There's less interest in long-form articles. The preference now is towards short digestible bits, as opposed to a two-pager wall of words. Call it a generational divide, but consumption trends change, and media companies have no choice but to follow suit.

The malleability of TV content, and its interactivity, still makes it a prime avenue for ad spending compared to print.

Advertisers, many of whom are on stretched budgets, will have to be mindful of their allocations. Since ad slots for digital mediums cost much less than the traditional ones, they will have little left to advertise on TV.

However, the average time spent per day watching free-to-air TV has remained steady at 2 hours over the past decade. There are still plenty in the suburban and the rural areas (the mass market) that get their TV fix from FTA broadcasts.
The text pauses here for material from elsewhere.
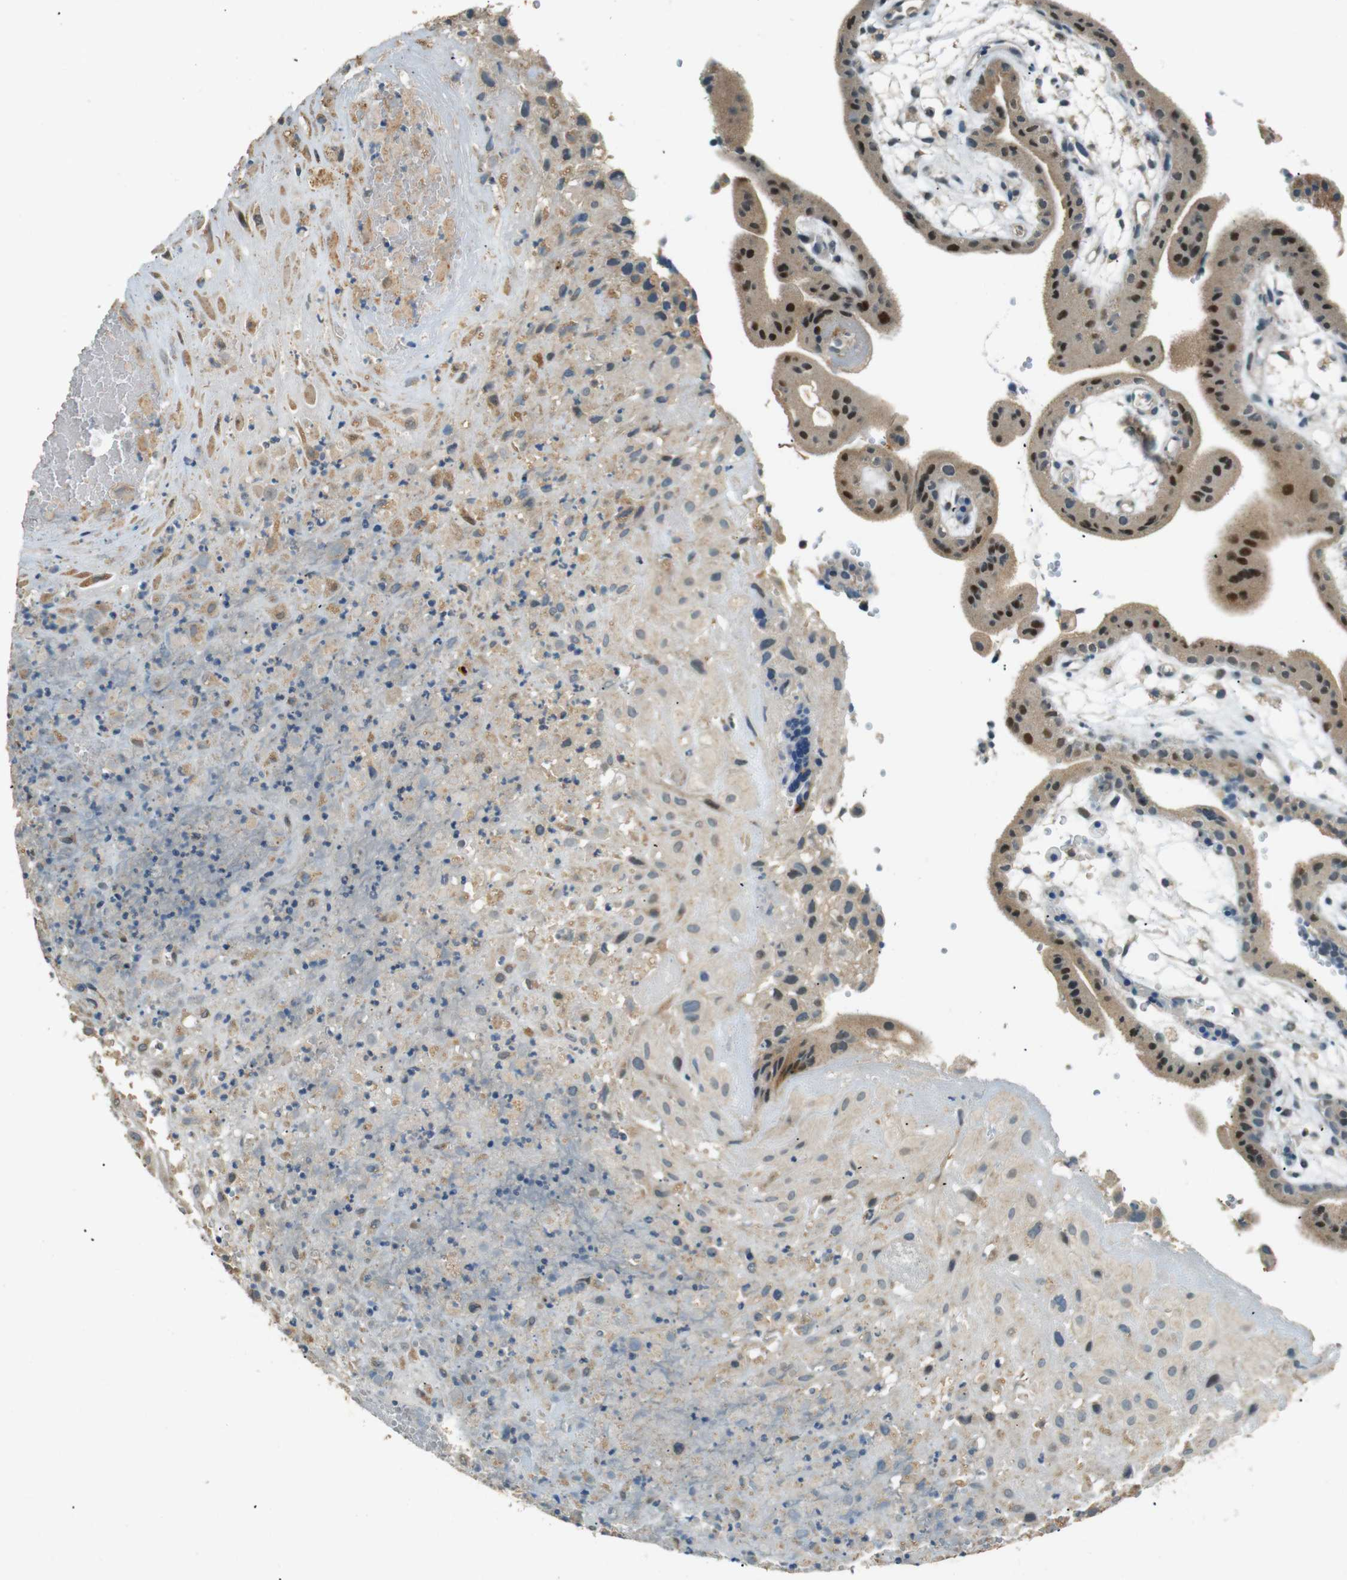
{"staining": {"intensity": "weak", "quantity": "25%-75%", "location": "cytoplasmic/membranous"}, "tissue": "placenta", "cell_type": "Decidual cells", "image_type": "normal", "snomed": [{"axis": "morphology", "description": "Normal tissue, NOS"}, {"axis": "topography", "description": "Placenta"}], "caption": "Approximately 25%-75% of decidual cells in normal human placenta exhibit weak cytoplasmic/membranous protein expression as visualized by brown immunohistochemical staining.", "gene": "MAGI2", "patient": {"sex": "female", "age": 18}}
There is a glimmer of hope that TV’s ad spend will recover once the Covid-19 situation is contained. In fact, in the first two months of 2020, MEDIA ‘s flagship channel TV3 had an encouraging 11.5% year-on-year growth in ad sales, according to Nielsen Malaysia data.

The profitability of the home shopping format proves that there’s a captive TV audience. Ads are run during home shopping programs, and during the breaks. People actually watch these things.
As the appetite for ad spending returns, advertisers will get wise to this and understand its inherent appeal. Any hint of a turnaround there, and it’s a further earnings booster for MEDIA. The hard parts - the cost-cutting, asset sales, replacing management - are almost over.

But back to Syed Mokhtar for now. His cost of investment was 60 sen per share. MEDIA’s book value per share was 50.3 sen based on the latest quarterly earnings.

The current share price trajectory is not too difficult to explain. Forget the market’s incessant obsession with speculative newsflows and the chase for the new glovemaker or vaccine distributor.
Just look at the fundamentals for once.